Start of Material for the task
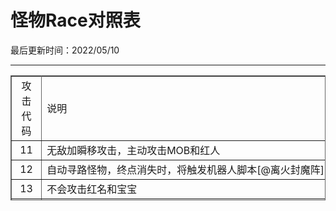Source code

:  # 怪物Race对照表 
 
最后更新时间：2022/05/10  

* * *

  <table width="1300" height="200" border="1" cellpadding="0" cellspacing="0" bordercolor="#666" style="border-collapse:collapse;">
  <tr><td width="200" style="text-align: center">攻击代码</td><td width="500">说明</td><td width="500">怪物/功能</td></tr>
  <tr>
    <td style="text-align: center">11</td>
    <td width="500">无敌加瞬移攻击，主动攻击MOB和红人</td>
    <td width="500">卫士</td>
  </tr>
  <tr>
    <td style="text-align: center">12</td>
    <td width="500">自动寻路怪物，终点消失时，将触发机器人脚本[@离火封魔阵]</td>
    <td width="500">离火封魔阵</td>
  </tr>
  <tr>
    <td style="text-align: center">13</td>
    <td width="500">不会攻击红名和宝宝</td>
    <td width="500">公主侍卫</td>
  </tr>
  <tr>
    <td style="text-align: center">14</td>
    <td width="500">近身攻击自动寻路怪物类型</td>
    <td width="500">离火封魔阵</td>
  </tr>
  <tr>
    <td style="text-align: center">15</td>
    <td width="500">不走动，卫士不攻击，被攻击不会还击</td>
    <td width="500">矿石资源</td>
  </tr>
  <tr>
    <td style="text-align: center">17</td>
    <td width="500">不会攻击，只会躲闪</td>
    <td width="500">天玉公主</td>
  </tr>
  <tr>
    <td style="text-align: center">18</td>
    <td width="500">设置被吃的物品，请把物品的looks，填入怪物DB的MP字段里</td>
    <td width="500">贪吃的霸王鱼<br /></td>
  </tr>
  <tr>
    <td style="text-align: center">20</td>
    <td width="500">不主动攻击，不会移动，远程攻击</td>
    <td width="500">&nbsp;</td>
  </tr>
  <tr>
    <td style="text-align: center">21</td>
    <td width="500">远程攻击自动寻路怪物类型</td>
    <td width="500">离火封魔阵</td>
  </tr>
  <tr>
    <td style="text-align: center">22</td>
    <td width="500">自身不移动，只能使用伐木斧。</td>
    <td width="500">树</td>
  </tr>
  <tr>
    <td style="text-align: center">23</td>
    <td width="500"><p>可采集怪物类型：<br />
      　
      AC为采集时间；<br />
      　
      MAC为采集完成后怪物是否消失，(0:不消失，1:消失)；<br />
      　
      DCMAX为设置触发标签专属ID；<br />
      　
      DC   设置采集后冷却时间，单位(秒)；</p>
      <p>2)、玩家点击采集怪物触发QF脚本 [@采集开始_X] X为触发ID，并返回以下参数<br />
        　
        $PARAM(0)   //采集怪物名字<br />
        　
        $PARAM(1) //采集怪物ID<br />
        　
        $PARAM(2) //采集剩余倒计时(秒)</p>
      <p>3)、新增命令 StartCollect A 为玩家开始进行采集<br />
        　
        A: 怪物ID</p>
      <p>4)、新增变量 $CollectionID 为当前玩家正在采集的怪物ID</p>
      <p>5)、玩家采集结束触发QF脚本 [@采集结束_X] X为触发ID，并返回以下参数<br />
        　
        $PARAM(0) //采集怪物名字</p>
      <p>6)、新增命令 RESETCOLLMONTIME 为初始化采集冷却时间</p>
      <p>//此命令用于采集结束后，初始化该采集怪物冷却时间</p>
      <p>[@采集结束_1]<br />
        #IF<br />
        !CHECKITEM $PARAM(0)   1<br />
        #ACT<br />
        RESETCOLLMONTIME<br />
        give 一朵鲜花 1<br />
        SENDMSG 5   恭喜勇士获得一朵鲜花!<br />
    break</p></td>
    <td width="500">&nbsp;</td>
  </tr>
  <tr>
    <td style="text-align: center">51</td>
    <td width="500">可以挖的类型，低品质</td>
    <td width="500">兔、癞蛤蟆、鹿</td>
  </tr>
  <tr>
    <td style="text-align: center">52</td>
    <td nowrap="nowrap">灵兽类、座骑类；可以挖的类型，高品质</td>
    <td width="500">猪、牛、丛林豹、踏云豹等等</td>
  </tr>
  <tr>
    <td style="text-align: center">53</td>
    <td width="500">主动攻击；可以挖的类型</td>
    <td width="500">蝎子、土狼</td>
  </tr>
  <tr>
    <td style="text-align: center">54</td>
    <td width="500">只会逃跑类型</td>
    <td width="500">&nbsp;</td>
  </tr>
  <tr>
    <td style="text-align: center">55</td>
    <td width="500">练功师</td>
    <td width="500">&nbsp;</td>
  </tr>
  <tr>
    <td style="text-align: center">56</td>
    <td width="500">捕捉灵兽怪物类型</td>
    <td width="500">&nbsp;</td>
  </tr>
  <tr>
    <td style="text-align: center">80</td>
    <td width="500">被动近身攻击</td>
    <td width="500">&nbsp;</td>
  </tr>
  <tr>
    <td style="text-align: center">81</td>
    <td width="500">对象进入范围主动攻击</td>
    <td width="500">&nbsp;</td>
  </tr>
  <tr>
    <td style="text-align: center">82</td>
    <td width="500">2格攻击范围内毒液攻击-弱；可以挖的类型</td>
    <td width="500">毒蜘蛛</td>
  </tr>
  <tr>
    <td style="text-align: center">83</td>
    <td width="500">出生自带特效AI，近战攻击！</td>
    <td nowrap="nowrap">幽影武士、幽影骑士 Race：83 Appr：225、548、741 //带出生动画近身攻击；<br />
      新尸王：Race：83 Appr：533   //带出生动画近身攻击；<br />
    新尸王：Race：83 Appr：547 //带出生动画近身攻击；</td>
  </tr>
  <tr>
    <td style="text-align: center">84</td>
    <td width="500">主动近身攻击</td>
    <td width="500">&nbsp;</td>
  </tr>
  <tr>
    <td style="text-align: center">85</td>
    <td width="500">地下钻出来，原地攻击，死后物品不掉落；可以挖的类型</td>
    <td width="500">食人花</td>
  </tr>
  <tr>
    <td style="text-align: center">86</td>
    <td width="500">主动近身攻击</td>
    <td width="500">尸卫</td>
  </tr>
  <tr>
    <td style="text-align: center">87</td>
    <td width="500">主动攻击射程5</td>
    <td width="500">&nbsp;</td>
  </tr>
  <tr>
    <td style="text-align: center">88</td>
    <td width="500">主动近身物理攻击</td>
    <td width="500">&nbsp;</td>
  </tr>
  <tr>
    <td style="text-align: center">89</td>
    <td width="500">主动近身物理攻击</td>
    <td width="500">&nbsp;</td>
  </tr>
  <tr>
    <td style="text-align: center">90</td>
    <td width="500">近身麻痹攻击,几率低；可以挖的类型</td>
    <td width="500">洞蛆</td>
  </tr>
  <tr>
    <td style="text-align: center">91</td>
    <td width="500">主动近身攻击</td>
    <td width="500">&nbsp;</td>
  </tr>
  <tr>
    <td style="text-align: center">92</td>
    <td width="500">设置为物品刷出来后自动掉落</td>
    <td width="500">&nbsp;</td>
  </tr>
  <tr>
    <td style="text-align: center">93</td>
    <td width="500">边攻击边躲避</td>
    <td width="500">烈焰使</td>
  </tr>
  <tr>
    <td style="text-align: center">94</td>
    <td width="500">主动攻击、直线攻击</td>
    <td width="500">僵尸</td>
  </tr>
  <tr>
    <td style="text-align: center">95</td>
    <td width="500">对象进入攻击范围内会从地下爬出来</td>
    <td width="500">僵尸</td>
  </tr>
  <tr>
    <td style="text-align: center">96</td>
    <td width="500">死亡后自动复活一次</td>
    <td width="500">僵尸</td>
  </tr>
  <tr>
    <td style="text-align: center">97</td>
    <td width="500">近身魔法攻击</td>
    <td width="500">&nbsp;</td>
  </tr>
  <tr>
    <td style="text-align: center">98</td>
    <td width="500">近身攻击</td>
    <td width="500">海妖狂战士、炎魔</td>
  </tr>
  <tr>
    <td style="text-align: center">99</td>
    <td width="500">会推开周围玩家</td>
    <td width="500">驭冰游神</td>
  </tr>
  <tr>
    <td style="text-align: center">100</td>
    <td width="500">道士宝宝变异骷髅专属AI</td>
    <td width="500">变异骷髅</td>
  </tr>
  <tr>
    <td style="text-align: center">101</td>
    <td width="500">进入范围会从石像状态激活</td>
    <td width="500">&nbsp;</td>
  </tr>
  <tr>
    <td style="text-align: center">102</td>
    <td width="500">可召唤怪物，在mir200\Envir\MonsterChild.txt进行相关设置</td>
    <td width="500">逆魔之王</td>
  </tr>
  <tr>
    <td style="text-align: center">103</td>
    <td width="500">自身不移动，通过mir200\Envir\MonsterChild.txt设置的怪物攻击目标</td>
    <td width="500">蚁巢</td>
  </tr>
  <tr>
    <td style="text-align: center">104</td>
    <td width="500">主动攻击，射程8</td>
    <td width="500">&nbsp;</td>
  </tr>
  <tr>
    <td style="text-align: center">105</td>
    <td width="500">麻痹石化攻击；可以挖的类型</td>
    <td width="500">铁翼魔</td>
  </tr>
  <tr>
    <td style="text-align: center">106</td>
    <td width="500">麻痹石化攻击；可以挖的类型</td>
    <td width="500">闪电魔</td>
  </tr>
  <tr>
    <td style="text-align: center">107</td>
    <td width="500">机关巨兽</td>
    <td width="500">&nbsp;</td>
  </tr>
  <tr>
    <td style="text-align: center">108</td>
    <td width="500">可召唤怪物，在mir200\Envir\MonsterChild.txt进行相关设置</td>
    <td width="500">逆魔</td>
  </tr>
  <tr>
    <td style="text-align: center">109</td>
    <td width="500">远程魔法攻击</td>
    <td width="500">碧血魔</td>
  </tr>
  <tr>
    <td style="text-align: center">110</td>
    <td width="500">沙城城门</td>
    <td width="500">&nbsp;</td>
  </tr>
  <tr>
    <td style="text-align: center">111</td>
    <td width="500">皇宫左、中、右墙</td>
    <td width="500">&nbsp;</td>
  </tr>
  <tr>
    <td style="text-align: center">112</td>
    <td width="500">只主动攻击红名，射程11</td>
    <td width="500">弓箭守卫</td>
  </tr>
  <tr>
    <td style="text-align: center">113</td>
    <td width="500">道士宝宝火灵珠专属AI</td>
    <td width="500">火灵珠： race=113， raceimg=54， appr=110</td>
  </tr>
  <tr>
    <td style="text-align: center">114</td>
    <td width="500">道士宝宝麒麟专属AI<br /></td>
    <td width="500">麒麟： race=114 ，raceimg=55 ，appr=111</td>
  </tr>
  <tr>
    <td style="text-align: center">115</td>
    <td width="500">禁地魔王，数据库 Mc - Sc 为禁地魔王释放红毒所减少防御魔防值</td>
    <td width="500">&nbsp;</td>
  </tr>
  <tr>
    <td style="text-align: center">116</td>
    <td width="500">自身不移动，通过mir200\Envir\MonsterChild.txt设置的怪物攻击目标</td>
    <td width="500">幽灵虫母</td>
  </tr>
  <tr>
    <td style="text-align: center">117</td>
    <td width="500">自身没有攻击力，通过自暴来攻击对象</td>
    <td width="500">幽灵虫</td>
  </tr>
  <tr>
    <td style="text-align: center">118</td>
    <td width="500">隔一格攻击，主动移动攻击</td>
    <td width="500">&nbsp;</td>
  </tr>
  <tr>
    <td style="text-align: center">119</td>
    <td width="500">为近身、或隔位附带绿毒攻击</td>
    <td width="500">&nbsp;</td>
  </tr>
  <tr>
    <td style="text-align: center">120</td>
    <td width="500">无敌，不移动，不攻击</td>
    <td width="500">&nbsp;</td>
  </tr>
  <tr>
    <td style="text-align: center">121</td>
    <td width="500">自身不移动，通过mir200\Envir\MonsterChild.txt设置的怪物攻击目标</td>
    <td width="500">寒荒海兽</td>
  </tr>
  <tr>
    <td style="text-align: center">122</td>
    <td width="500">逆魔卫士</td>
    <td width="500">&nbsp;</td>
  </tr>
  <tr>
    <td style="text-align: center">123</td>
    <td width="500">逆魔雕像</td>
    <td width="500">&nbsp;</td>
  </tr>
  <tr>
    <td style="text-align: center">124</td>
    <td width="500">逆魔弓箭手</td>
    <td width="500">&nbsp;</td>
  </tr>
  <tr>
    <td style="text-align: center">125</td>
    <td width="500">逆魔侍卫</td>
    <td width="500">&nbsp;</td>
  </tr>
  <tr>
    <td style="text-align: center">126</td>
    <td nowrap="nowrap">对攻击目标有火墙攻击效果，并且当目标进入4格范围内时，将会把攻击目标推开;<br />
    DC=火墙的最低攻击力<br />
    DcMax=火墙的最高攻击力</td>
    <td width="500">调皮小鬼</td>
  </tr>
  <tr>
    <td style="text-align: center">127</td>
    <td width="500">攻击范围由ViewRange决定</td>
    <td width="500">魔眼</td>
  </tr>
  <tr>
    <td style="text-align: center">128</td>
    <td width="500">近身火墙攻击<br />
    DC=火墙的最低攻击力<br />
    DcMax=火墙的最高攻击力</td>
    <td width="500">&nbsp;</td>
  </tr>
  <tr>
    <td style="text-align: center">129</td>
    <td width="500">使用六大神技：狂潮飞刺、召唤魔炎、横扫千军、退敌魔咒、怒震山河、移形换位<br />
    物理攻击使用DC-MAXDC ，地面魔炎攻击力使用MC- SC</td>
    <td width="500">铁血魔王</td>
  </tr>
  <tr>
    <td style="text-align: center">130</td>
    <td width="500">道士宝宝烈焰麒麟、怒焰麒麟专属AI，魔法攻击使用DC- MAXDC设置攻击力<br /></td>
    <td width="500">烈焰麒麟： race=130，raceimg=55 ，appr=342<br />
    怒焰麒麟： race=130，raceimg=55 ，appr=343</td>
  </tr>
 
  <tr>
    <td style="text-align: center">131</td>
    <td width="500">暗影雷电类型怪物</td>
    <td width="500">        AC：怪物预警特效 (可参考magicfile特效)<br />
        MAC：怪物攻击特效 (可参考magicfile特效)<br />
        DC：攻击下限<br />
        DCMAX：攻击上限<br />
        MC：当DC和DCMAX为0时，则MC为怪物攻击百分比掉血<br />
        SC：伤害范围<br />
        WALKWAIT：预警时间(毫秒)<br />
        ATTACK_SPD：攻击间隔(毫秒)<br /></td>
  </tr>

  <tr>
    <td style="text-align: center">132</td>
    <td width="500">道士宝宝骷髅战士专属AI，双头暴熊</td>
    <td width="500">骷髅战士：race=132，raceimg=55， appr=429</td>
  </tr>
  <tr>
    <td style="text-align: center">133</td>
    <td width="500">道士宝宝骷髅法师专属AI</td>
    <td width="500">骷髅法师：race=133，raceimg=55， appr=430</td>
  </tr>
  <tr>
    <td style="text-align: center">134</td>
    <td width="500">通天教主、阿修罗神 </td>
    <td width="500">&nbsp;</td>
  </tr>
  <tr>
    <td style="text-align: center">135</td>
    <td width="500">可召唤怪物，在mir200\Envir\MonsterChild.txt进行相关设置</td>
    <td width="500">啸天虎妖<br /></td>
  </tr>
  <tr>
    <td style="text-align: center">136</td>
    <td width="500">可召唤怪物，在mir200\Envir\MonsterChild.txt进行相关设置</td>
    <td width="500">无相天魔</td>
  </tr>
  <tr>
    <td style="text-align: center">137</td>
    <td width="500">Mc - Sc控制加血值</td>
    <td width="500">黑袍修罗</td>
  </tr>
  <tr>
    <td style="text-align: center">138</td>
    <td width="500">黑袍修罗长老，Mc - Sc控制加血值<br />
      可直接使用MonGen.txt刷新长老，格式如下：//实现与官方一致长老阵系统<br />
      AS004 233 63   黑袍修罗长老 20 40 25<br />
    AS004 218 76 黑袍修罗长老 20 20 25</td>
    <td width="500">&nbsp;</td>
  </tr>
  <tr>
    <td style="text-align: center">139</td>
    <td width="500">对直线5个坐标造成伤害。<br />
      DC - MAXDC:是物理伤害 <br />
      MC -   SC:是魔法伤害(可用于魔斗士)<br />
      //当139作用于魔神修罗，攻击坐标为2格<br />
    //当139作用于炎魔，攻击坐标为3格</td>
    <td width="500">&nbsp;</td>
  </tr>
  <tr>
    <td style="text-align: center">140</td>
    <td width="500"><p>深渊领主AI<br />
      //实现赤血魔弑、君临天下、嗜焱焚天、魔神降临、枯骨禁魂、魔君召令技能<br />
      //第一形态死亡不增加经验，不掉落物品。需要在数据库设置死亡后1秒变身第二形态<br />
      //可召唤怪物，在mir200\Envir\MonsterChild.txt进行相关设置</p></td>
    <td width="500">&nbsp;</td>
  </tr>
  <tr>
    <td style="text-align: center">142</td>
    <td width="500">魔化沙兽、铁血刺客：Race：142 RaceImg：17</td>
    <td width="500">&nbsp;</td>
  </tr>
  <tr>
    <td style="text-align: center">143</td>
    <td width="500">忧之心魔：Race：143 RaceImg：17<br />
      喜之心魔：Race：143 RaceImg：18<br />
      思之心魔：Race：143   RaceImg：19<br />
      悲之心魔：Race：143 RaceImg：20<br />
      惊之心魔：Race：143   RaceImg：21<br />
      怒之心魔：Race：143 RaceImg：22<br />
      恐之心魔：Race：143 RaceImg：23   ;//此怪物AI会召唤一只宠物协助作战，可在mir200\Envir\MonsterChild.txt进行设置！<br />
      <p>以上心魔攻击都会追击15个坐标，超过15个坐标则会自己返回刷新点！但需要使用以下命令来刷出心魔怪物。<br />
        如果刷出坐标不在集中点坐标，则怪物刷出后，会走到集中点坐标上</p>
      <p>[@示范]<br />
        #ACT<br />
        MISSION 0 492 246 //怪物集中点<br />
        PARAM1 492 //刷出坐标<br />
        PARAM2 246   //刷出坐标<br />
        PARAM3 1 //数量<br />
        PARAM4 1 //范围<br />
    MOBPLACE 恐之心魔</p></td>
    <td width="500">&nbsp;</td>
  </tr>
  <tr>
    <td style="text-align: center">150</td>
    <td width="500"><p>Race:150 RaceImg:17 <br />
      //此怪物2种攻击特效，近战 + 远程 ，间隔一个身位平砍，DC-DCMAX   为近战伤害，远程追击并攻击目标，MC-SC 为远程伤害！<br />
      <br />
      Race:150 RaceImg:18 <br />
      //此怪物2种攻击特效，远程 + 近战   ，远程追击并攻击目标， MC-SC 为远程伤害！近身间隔一个身位攻击，DC-DCMAX 为近战伤害！<br />
      <br />
      Race:150 RaceImg:19<br />
//此怪物2种攻击特效，近战 + 近战 ，间隔一个身位平砍，DC-DCMAX 为近战伤害，间隔一个身位平砍，MC-SC 为近战伤害！ <br />
<br />
      Race:150   RaceImg:20 //此怪物1种攻击特效，近战 + 爆炸 ， 间隔一个身位平砍，DC-DCMAX 为近战伤害，死亡有1/5爆炸，MC-SC 为爆炸伤害！ </p>
    <p>锋喙修罗：Race：150 RaceImg：17<br />
        七杀修罗：Race：150 RaceImg：19<br />
        破军修罗：Race：150   RaceImg：17<br />
        贪狼修罗：Race：150 RaceImg：17<br />
        雷霆修罗：Race：150   RaceImg：18<br />
    金刚修罗：Race：150 RaceImg：20</p></td>
    <td width="500">&nbsp;</td>
  </tr>
  <tr>
    <td style="text-align: center">200</td>
    <td width="500">隔一格就会攻击，然后移动到身边，主动攻击</td>
    <td width="500">&nbsp;</td>
  </tr>
  <tr>
    <td style="text-align: center">201</td>
    <td width="500">主动近身攻击</td>
    <td width="500">&nbsp;</td>
  </tr>
  <tr>
    <td style="text-align: center">202</td>
    <td width="500">蛇妖王 ，怪物数据库 Mc - Sc 为冰锥的伤害设置！</td>
    <td width="500">&nbsp;</td>
  </tr>
  <tr>
    <td style="text-align: center">203</td>
    <td width="500">全屏攻击，有石头掉下效果，被攻击者有1秒左右的卡步----投石巨魔</td>
    <td width="500">&nbsp;</td>
  </tr>
  <tr>
    <td style="text-align: center">204</td>
    <td width="500">尸霸 Race：204 Raceimg：14 Appr： 69 //老尸霸，无攻击特效，无出生效果， 攻击附带麻痹效果，可在引擎上设置；<br />
    新尸霸   Race：204 Raceimg：15 Appr：542 //新尸霸拥有2种攻击特效，近战和近身AOE伤害，且有出生特效，攻击附带麻痹效果，可在引擎上设置；</td>
    <td width="500">&nbsp;</td>
  </tr>
  <tr>
    <td style="text-align: center">205</td>
    <td width="500"><p>道士宝宝强化骷髅、龙骨骷髅专属AI，可配合引擎面板，怪物设置进行相关参数设置！<br />
    <br />
    </p></td>
    <td width="500">强化骷髅:   race=205，raceimg=10，appr=117<br />
龙骨骷髅: race=205，raceimg=23，appr=207</td>
  </tr>
  <tr>
    <td style="text-align: center">206</td>
    <td width="500">近战带绿毒攻击，怪物数据库 Mc 为绿毒点数，SC 为绿毒时间！(用于鬼方火卒)</td>
    <td width="500">&nbsp;</td>
  </tr>
  <tr>
    <td style="text-align: center">207</td>
    <td width="500">近身距离三吐火攻击 (地火兽骑将、教主坐骑) </td>
    <td width="500">&nbsp;</td>
  </tr>
  <tr>
    <td style="text-align: center">208</td>
    <td width="500">麻痹近身攻击，会移动，强--这个几率是100%的麻痹</td>
    <td width="500">&nbsp;</td>
  </tr>
  <tr>
    <td style="text-align: center">209</td>
    <td width="500">追杀天玉公主怪物</td>
    <td width="500">&nbsp;</td>
  </tr>
  <tr>
    <td style="text-align: center">210</td>
    <td width="500">固定不会移动，远程攻击--仙人掌</td>
    <td width="500">&nbsp;</td>
  </tr>
  <tr>
    <td style="text-align: center">211</td>
    <td width="500">替身，此怪物是技能替身法符的怪物</td>
    <td width="500">&nbsp;</td>
  </tr>
  <tr>
    <td style="text-align: center">212</td>
    <td width="500">图腾类怪物</td>
    <td width="500">&nbsp;</td>
  </tr>
  <tr>
    <td style="text-align: center">213</td>
    <td width="500">啸天虎</td>
    <td width="500">&nbsp;</td>
  </tr>
  <tr>
    <td style="text-align: center">214</td>
    <td width="500">俘虏”类型怪物不攻击，不反击，当超过CoolEye设定范围后，将停止走动</td>
    <td width="500">&nbsp;</td>
  </tr>
  <tr>
    <td style="text-align: center">215</td>
    <td width="500">镖车专用AI <br />
      MP：镖车提示位置间隔时间，单位：秒<br />
      DC：为镖车攻击真实伤害，百分比掉血<br />
      MC：等级控制。小于MC等级的玩家攻击镖车会触发反弹功能<br />
    SC：反弹比列。设置50则表示玩家攻击镖车的伤害50%会减少自己的HP</td>
    <td width="500">&nbsp;</td>
  </tr>
  <tr>
    <td style="text-align: center">254</td>
    <td width="500"><p>心魔类型怪；<br />
      RaceImg代码：<br />
      255有烟雾; <br />
      254:   无烟雾、无尸体; <br />
    253: 有尸体、无烟雾(夺宝心魔) </p></td>
    <td width="500">&nbsp;</td>
  </tr>
</table>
End of Material for the task
Directions for this task: Give back an exact repeat of the lines from the top of the data through the line that holds "<p>4)、新增变量 $CollectionID 为当前玩家正在采集的怪物ID</p>", both included, and omit pictures.

Solution:
Source code

:  # 怪物Race对照表 
 
最后更新时间：2022/05/10  

* * *

  <table width="1300" height="200" border="1" cellpadding="0" cellspacing="0" bordercolor="#666" style="border-collapse:collapse;">
  <tr><td width="200" style="text-align: center">攻击代码</td><td width="500">说明</td><td width="500">怪物/功能</td></tr>
  <tr>
    <td style="text-align: center">11</td>
    <td width="500">无敌加瞬移攻击，主动攻击MOB和红人</td>
    <td width="500">卫士</td>
  </tr>
  <tr>
    <td style="text-align: center">12</td>
    <td width="500">自动寻路怪物，终点消失时，将触发机器人脚本[@离火封魔阵]</td>
    <td width="500">离火封魔阵</td>
  </tr>
  <tr>
    <td style="text-align: center">13</td>
    <td width="500">不会攻击红名和宝宝</td>
    <td width="500">公主侍卫</td>
  </tr>
  <tr>
    <td style="text-align: center">14</td>
    <td width="500">近身攻击自动寻路怪物类型</td>
    <td width="500">离火封魔阵</td>
  </tr>
  <tr>
    <td style="text-align: center">15</td>
    <td width="500">不走动，卫士不攻击，被攻击不会还击</td>
    <td width="500">矿石资源</td>
  </tr>
  <tr>
    <td style="text-align: center">17</td>
    <td width="500">不会攻击，只会躲闪</td>
    <td width="500">天玉公主</td>
  </tr>
  <tr>
    <td style="text-align: center">18</td>
    <td width="500">设置被吃的物品，请把物品的looks，填入怪物DB的MP字段里</td>
    <td width="500">贪吃的霸王鱼<br /></td>
  </tr>
  <tr>
    <td style="text-align: center">20</td>
    <td width="500">不主动攻击，不会移动，远程攻击</td>
    <td width="500">&nbsp;</td>
  </tr>
  <tr>
    <td style="text-align: center">21</td>
    <td width="500">远程攻击自动寻路怪物类型</td>
    <td width="500">离火封魔阵</td>
  </tr>
  <tr>
    <td style="text-align: center">22</td>
    <td width="500">自身不移动，只能使用伐木斧。</td>
    <td width="500">树</td>
  </tr>
  <tr>
    <td style="text-align: center">23</td>
    <td width="500"><p>可采集怪物类型：<br />
      　
      AC为采集时间；<br />
      　
      MAC为采集完成后怪物是否消失，(0:不消失，1:消失)；<br />
      　
      DCMAX为设置触发标签专属ID；<br />
      　
      DC   设置采集后冷却时间，单位(秒)；</p>
      <p>2)、玩家点击采集怪物触发QF脚本 [@采集开始_X] X为触发ID，并返回以下参数<br />
        　
        $PARAM(0)   //采集怪物名字<br />
        　
        $PARAM(1) //采集怪物ID<br />
        　
        $PARAM(2) //采集剩余倒计时(秒)</p>
      <p>3)、新增命令 StartCollect A 为玩家开始进行采集<br />
        　
        A: 怪物ID</p>
      <p>4)、新增变量 $CollectionID 为当前玩家正在采集的怪物ID</p>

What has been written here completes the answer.